**DIRECTIONS**
Would you please copy each line below that includes the string "high"?
[AVAILABLE RECORDS — start]
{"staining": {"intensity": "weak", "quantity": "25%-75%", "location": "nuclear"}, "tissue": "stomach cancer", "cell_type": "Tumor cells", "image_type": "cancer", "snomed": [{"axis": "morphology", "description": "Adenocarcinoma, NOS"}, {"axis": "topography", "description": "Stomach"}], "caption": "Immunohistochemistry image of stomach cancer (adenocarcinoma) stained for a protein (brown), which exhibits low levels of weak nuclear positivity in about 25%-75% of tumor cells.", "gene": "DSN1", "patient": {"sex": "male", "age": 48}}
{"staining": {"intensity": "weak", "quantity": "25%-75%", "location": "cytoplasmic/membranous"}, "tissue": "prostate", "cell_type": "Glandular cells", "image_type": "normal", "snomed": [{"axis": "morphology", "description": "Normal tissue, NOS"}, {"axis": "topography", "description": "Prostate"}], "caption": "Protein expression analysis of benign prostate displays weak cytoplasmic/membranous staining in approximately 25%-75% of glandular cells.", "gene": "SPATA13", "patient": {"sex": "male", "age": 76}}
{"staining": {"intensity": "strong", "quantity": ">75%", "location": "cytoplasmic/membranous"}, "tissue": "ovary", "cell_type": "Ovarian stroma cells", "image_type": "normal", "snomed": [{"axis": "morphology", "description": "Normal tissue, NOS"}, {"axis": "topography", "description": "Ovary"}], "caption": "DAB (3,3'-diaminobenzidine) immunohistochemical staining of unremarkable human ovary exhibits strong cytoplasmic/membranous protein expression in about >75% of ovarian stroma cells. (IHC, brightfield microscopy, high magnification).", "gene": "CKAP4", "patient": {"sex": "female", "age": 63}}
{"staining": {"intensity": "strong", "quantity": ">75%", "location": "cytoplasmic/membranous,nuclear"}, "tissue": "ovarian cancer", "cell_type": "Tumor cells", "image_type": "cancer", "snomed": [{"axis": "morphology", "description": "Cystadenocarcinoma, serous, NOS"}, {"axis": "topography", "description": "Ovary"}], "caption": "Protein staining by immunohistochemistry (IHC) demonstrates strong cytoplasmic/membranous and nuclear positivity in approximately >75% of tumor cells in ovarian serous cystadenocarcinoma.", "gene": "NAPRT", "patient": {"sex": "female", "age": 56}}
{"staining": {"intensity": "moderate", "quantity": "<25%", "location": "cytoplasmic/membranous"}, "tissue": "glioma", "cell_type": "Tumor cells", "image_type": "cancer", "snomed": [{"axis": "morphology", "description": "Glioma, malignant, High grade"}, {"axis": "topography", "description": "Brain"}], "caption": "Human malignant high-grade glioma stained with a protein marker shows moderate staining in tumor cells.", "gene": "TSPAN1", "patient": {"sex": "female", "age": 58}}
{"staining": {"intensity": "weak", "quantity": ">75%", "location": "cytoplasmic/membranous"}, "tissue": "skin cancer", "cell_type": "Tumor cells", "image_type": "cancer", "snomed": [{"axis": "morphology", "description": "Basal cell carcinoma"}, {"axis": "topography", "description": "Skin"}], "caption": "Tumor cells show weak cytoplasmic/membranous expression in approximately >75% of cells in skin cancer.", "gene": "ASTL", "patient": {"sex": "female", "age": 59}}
[AVAILABLE RECORDS — finish]
**RESULT**
{"staining": {"intensity": "strong", "quantity": ">75%", "location": "cytoplasmic/membranous"}, "tissue": "ovary", "cell_type": "Ovarian stroma cells", "image_type": "normal", "snomed": [{"axis": "morphology", "description": "Normal tissue, NOS"}, {"axis": "topography", "description": "Ovary"}], "caption": "DAB (3,3'-diaminobenzidine) immunohistochemical staining of unremarkable human ovary exhibits strong cytoplasmic/membranous protein expression in about >75% of ovarian stroma cells. (IHC, brightfield microscopy, high magnification).", "gene": "CKAP4", "patient": {"sex": "female", "age": 63}}
{"staining": {"intensity": "moderate", "quantity": "<25%", "location": "cytoplasmic/membranous"}, "tissue": "glioma", "cell_type": "Tumor cells", "image_type": "cancer", "snomed": [{"axis": "morphology", "description": "Glioma, malignant, High grade"}, {"axis": "topography", "description": "Brain"}], "caption": "Human malignant high-grade glioma stained with a protein marker shows moderate staining in tumor cells.", "gene": "TSPAN1", "patient": {"sex": "female", "age": 58}}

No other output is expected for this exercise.